Based on works by Martín Legón and Valeska Soares, this class analyzes different ways of working with documents, objects, and memories. Drawing on Jacques Derrida’s theoretical reflections on the incompleteness of the archive and Saidiya Hartman’s concept of critical fabulation, we consider practices that engage with gaps, silences, and possible narratives.

This class offers an introduction to the archive as one of the central strategies of contemporary art. Rather than understanding it solely as a device for preserving the past, the archive is presented here as an active space for the construction of meaning, shaped by memory, power, desire, and forgetting. Contemporary art appropriates documents in order to revise, reorganize, and, in many cases, fictionalize them.

Through the works of Martín Legón and Valeska Soares, the class examines different approaches to working with archives. In La fenomenología (2013/2025), Legón reworks the logic of the bureaucratic archive to create a monumental-scale installation that functions as a fragmentary memorial: each object, word, or absence refers to a minimal existence, prompting an ironic and melancholic reflection on what is recorded and what is lost. In contrast, Valeska Soares’s Any Moment Now… (Spring) (2014) proposes an affective and mobile archive composed of book covers that evoke personal memories, cultural associations, and subjective trajectories.

During the session, ideas from Jacques Derrida’s Archive Fever are revisited, in which the archive is understood as a necessarily incomplete structure, and brought into dialogue with Saidiya Hartman’s concept of critical fabulation.
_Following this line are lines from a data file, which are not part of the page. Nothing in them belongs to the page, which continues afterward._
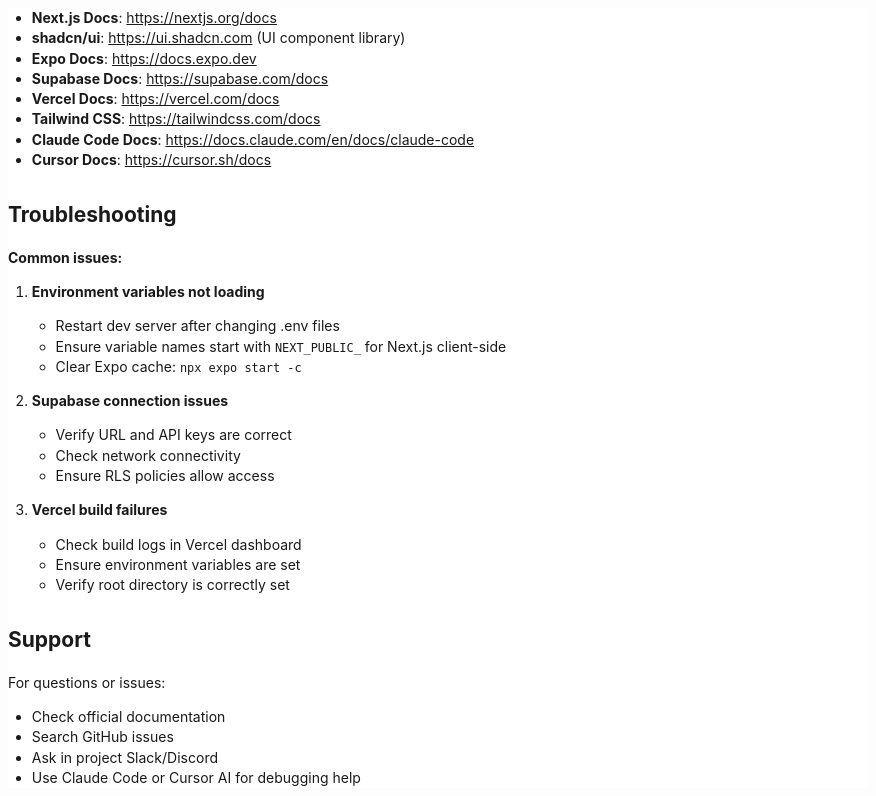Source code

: - **Next.js Docs**: https://nextjs.org/docs
- **shadcn/ui**: https://ui.shadcn.com (UI component library)
- **Expo Docs**: https://docs.expo.dev
- **Supabase Docs**: https://supabase.com/docs
- **Vercel Docs**: https://vercel.com/docs
- **Tailwind CSS**: https://tailwindcss.com/docs
- **Claude Code Docs**: https://docs.claude.com/en/docs/claude-code
- **Cursor Docs**: https://cursor.sh/docs

## Troubleshooting

**Common issues:**

1. **Environment variables not loading**
   - Restart dev server after changing .env files
   - Ensure variable names start with `NEXT_PUBLIC_` for Next.js client-side
   - Clear Expo cache: `npx expo start -c`

2. **Supabase connection issues**
   - Verify URL and API keys are correct
   - Check network connectivity
   - Ensure RLS policies allow access

3. **Vercel build failures**
   - Check build logs in Vercel dashboard
   - Ensure environment variables are set
   - Verify root directory is correctly set

## Support

For questions or issues:
- Check official documentation
- Search GitHub issues
- Ask in project Slack/Discord
- Use Claude Code or Cursor AI for debugging help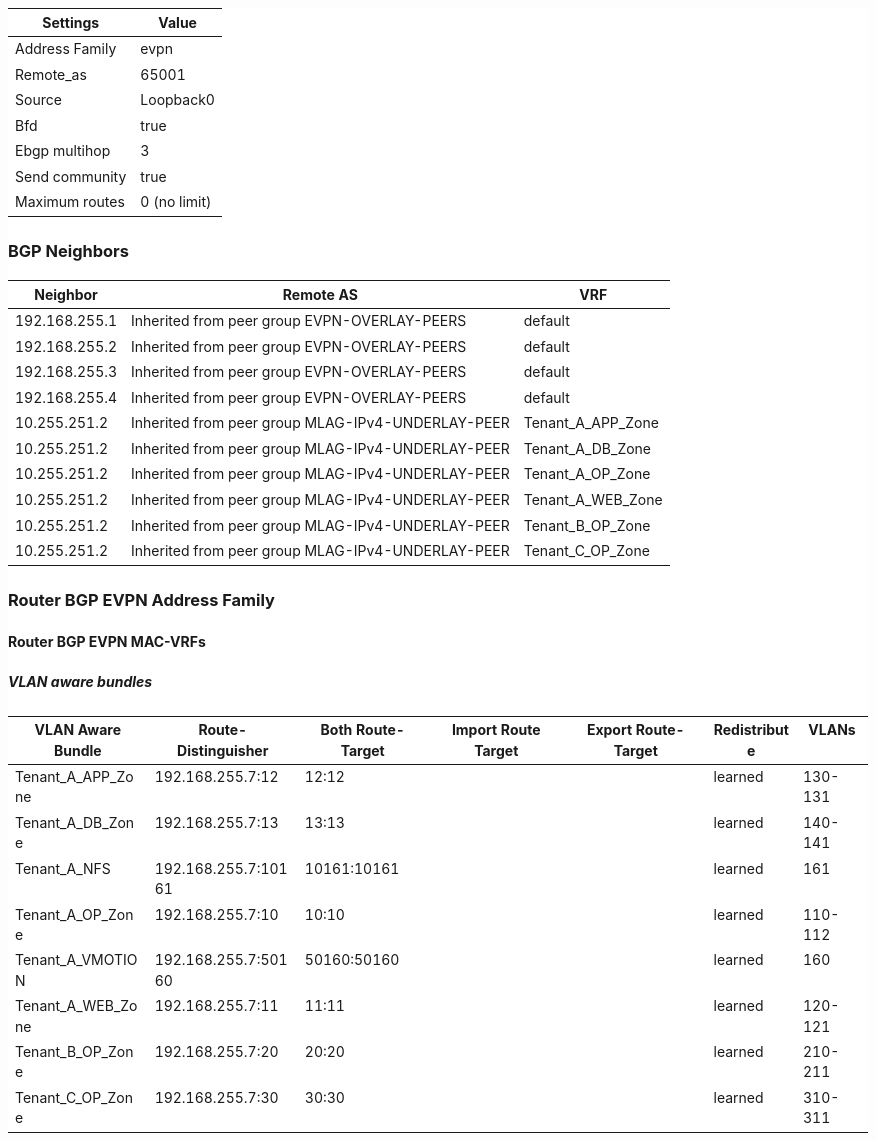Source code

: | Settings | Value |
| -------- | ----- |
| Address Family | evpn |
| Remote_as | 65001 |
| Source | Loopback0 |
| Bfd | true |
| Ebgp multihop | 3 |
| Send community | true |
| Maximum routes | 0 (no limit) |

### BGP Neighbors

| Neighbor | Remote AS | VRF |
| -------- | --------- | --- |
| 192.168.255.1 | Inherited from peer group EVPN-OVERLAY-PEERS | default |
| 192.168.255.2 | Inherited from peer group EVPN-OVERLAY-PEERS | default |
| 192.168.255.3 | Inherited from peer group EVPN-OVERLAY-PEERS | default |
| 192.168.255.4 | Inherited from peer group EVPN-OVERLAY-PEERS | default |
| 10.255.251.2 | Inherited from peer group MLAG-IPv4-UNDERLAY-PEER | Tenant_A_APP_Zone |
| 10.255.251.2 | Inherited from peer group MLAG-IPv4-UNDERLAY-PEER | Tenant_A_DB_Zone |
| 10.255.251.2 | Inherited from peer group MLAG-IPv4-UNDERLAY-PEER | Tenant_A_OP_Zone |
| 10.255.251.2 | Inherited from peer group MLAG-IPv4-UNDERLAY-PEER | Tenant_A_WEB_Zone |
| 10.255.251.2 | Inherited from peer group MLAG-IPv4-UNDERLAY-PEER | Tenant_B_OP_Zone |
| 10.255.251.2 | Inherited from peer group MLAG-IPv4-UNDERLAY-PEER | Tenant_C_OP_Zone |

### Router BGP EVPN Address Family

#### Router BGP EVPN MAC-VRFs

##### VLAN aware bundles

| VLAN Aware Bundle | Route-Distinguisher | Both Route-Target | Import Route Target | Export Route-Target | Redistribute | VLANs |
| ----------------- | ------------------- | ----------------- | ------------------- | ------------------- | ------------ | ----- |
| Tenant_A_APP_Zone | 192.168.255.7:12 |  12:12  |  |  | learned | 130-131 |
| Tenant_A_DB_Zone | 192.168.255.7:13 |  13:13  |  |  | learned | 140-141 |
| Tenant_A_NFS | 192.168.255.7:10161 |  10161:10161  |  |  | learned | 161 |
| Tenant_A_OP_Zone | 192.168.255.7:10 |  10:10  |  |  | learned | 110-112 |
| Tenant_A_VMOTION | 192.168.255.7:50160 |  50160:50160  |  |  | learned | 160 |
| Tenant_A_WEB_Zone | 192.168.255.7:11 |  11:11  |  |  | learned | 120-121 |
| Tenant_B_OP_Zone | 192.168.255.7:20 |  20:20  |  |  | learned | 210-211 |
| Tenant_C_OP_Zone | 192.168.255.7:30 |  30:30  |  |  | learned | 310-311 |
From this perspective, the class explores artistic practices that, when faced with fragmentary archives or those marked by silences, turn to narration, speculation, and imagination as ways of expanding and complicating historical and collective narratives.
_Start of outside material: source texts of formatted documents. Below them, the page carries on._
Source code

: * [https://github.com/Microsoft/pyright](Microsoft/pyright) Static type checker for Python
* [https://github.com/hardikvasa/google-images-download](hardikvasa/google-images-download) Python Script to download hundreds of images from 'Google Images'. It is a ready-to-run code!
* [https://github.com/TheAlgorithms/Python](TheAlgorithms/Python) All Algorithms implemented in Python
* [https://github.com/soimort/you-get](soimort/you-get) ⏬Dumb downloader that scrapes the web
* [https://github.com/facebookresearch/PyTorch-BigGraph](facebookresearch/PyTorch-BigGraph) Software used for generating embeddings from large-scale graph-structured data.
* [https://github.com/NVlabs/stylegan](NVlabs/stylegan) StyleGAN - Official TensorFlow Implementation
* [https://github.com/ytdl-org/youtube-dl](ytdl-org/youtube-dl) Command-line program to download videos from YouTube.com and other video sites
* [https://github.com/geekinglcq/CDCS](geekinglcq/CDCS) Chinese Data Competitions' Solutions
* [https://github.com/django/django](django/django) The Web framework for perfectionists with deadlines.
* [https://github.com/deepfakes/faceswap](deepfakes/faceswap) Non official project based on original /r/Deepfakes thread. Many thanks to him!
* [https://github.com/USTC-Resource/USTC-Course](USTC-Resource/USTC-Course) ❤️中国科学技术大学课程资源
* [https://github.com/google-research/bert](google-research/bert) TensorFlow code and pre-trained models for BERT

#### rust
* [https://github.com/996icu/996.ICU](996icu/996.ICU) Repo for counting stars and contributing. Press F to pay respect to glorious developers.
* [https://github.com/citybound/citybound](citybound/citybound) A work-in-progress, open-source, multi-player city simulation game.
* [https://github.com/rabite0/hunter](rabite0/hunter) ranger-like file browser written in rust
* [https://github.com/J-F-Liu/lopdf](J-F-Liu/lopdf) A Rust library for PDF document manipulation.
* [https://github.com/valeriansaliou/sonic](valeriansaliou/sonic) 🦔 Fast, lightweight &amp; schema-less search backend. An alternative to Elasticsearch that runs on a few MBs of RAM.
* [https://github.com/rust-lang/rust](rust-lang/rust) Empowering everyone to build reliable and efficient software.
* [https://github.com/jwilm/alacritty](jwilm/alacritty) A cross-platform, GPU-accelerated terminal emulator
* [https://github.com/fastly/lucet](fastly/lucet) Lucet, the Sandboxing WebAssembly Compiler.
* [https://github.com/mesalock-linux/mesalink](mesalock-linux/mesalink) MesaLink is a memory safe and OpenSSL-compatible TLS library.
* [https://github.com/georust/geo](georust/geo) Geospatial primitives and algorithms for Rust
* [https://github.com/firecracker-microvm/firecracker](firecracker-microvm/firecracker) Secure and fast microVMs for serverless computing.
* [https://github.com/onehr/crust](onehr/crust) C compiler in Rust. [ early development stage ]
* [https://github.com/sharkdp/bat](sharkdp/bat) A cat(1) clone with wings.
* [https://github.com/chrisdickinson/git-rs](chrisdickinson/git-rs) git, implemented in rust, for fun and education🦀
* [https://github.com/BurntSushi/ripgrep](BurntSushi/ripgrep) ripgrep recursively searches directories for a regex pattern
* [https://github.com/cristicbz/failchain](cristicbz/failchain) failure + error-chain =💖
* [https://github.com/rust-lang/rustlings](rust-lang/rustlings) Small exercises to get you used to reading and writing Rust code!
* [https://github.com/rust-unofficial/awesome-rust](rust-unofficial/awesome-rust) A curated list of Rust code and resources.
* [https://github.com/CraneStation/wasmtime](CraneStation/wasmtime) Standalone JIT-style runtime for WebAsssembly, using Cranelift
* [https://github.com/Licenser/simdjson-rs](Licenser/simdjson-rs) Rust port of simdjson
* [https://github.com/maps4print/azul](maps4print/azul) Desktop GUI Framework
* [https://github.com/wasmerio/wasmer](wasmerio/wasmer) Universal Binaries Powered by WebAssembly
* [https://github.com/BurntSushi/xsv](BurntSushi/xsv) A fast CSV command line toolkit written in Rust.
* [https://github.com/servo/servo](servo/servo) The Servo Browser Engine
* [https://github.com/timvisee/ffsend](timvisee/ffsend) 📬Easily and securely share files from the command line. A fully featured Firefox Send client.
Precarious Materials and Everyday Objects in Contemporary Sculpture
 


Artists such as Diego Bianchi, Mariana López, and Nicanor Aráoz, among others, develop works that challenge traditional notions of sculpture by incorporating fragile, discarded, domestic, or mass-consumption materials.
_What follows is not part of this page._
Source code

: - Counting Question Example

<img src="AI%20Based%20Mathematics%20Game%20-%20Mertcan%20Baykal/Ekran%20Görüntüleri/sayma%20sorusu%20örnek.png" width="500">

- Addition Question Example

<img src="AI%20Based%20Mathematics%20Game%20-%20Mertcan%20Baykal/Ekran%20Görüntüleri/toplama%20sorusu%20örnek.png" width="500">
This session proposes examining how these works call into question classical categories such as form, permanence, and value, shifting sculpture away from its historical condition as a solid, enduring object toward an open, unstable field in constant transformation. By evoking movements such as Italian Arte Povera and the so-called “art of crisis” that emerged in Argentina in the late 1990s, the class situates contemporary sculpture within a tradition that privileges process, ephemerality, and a direct relationship with everyday experience.

In these works, the body, waste, and space come together in configurations that invite us to rethink our relationship with materials and with the world we inhabit. Sculpture thus becomes a field in which the sensory and the political converge, raising questions about the limits of form and the meaning of permanence.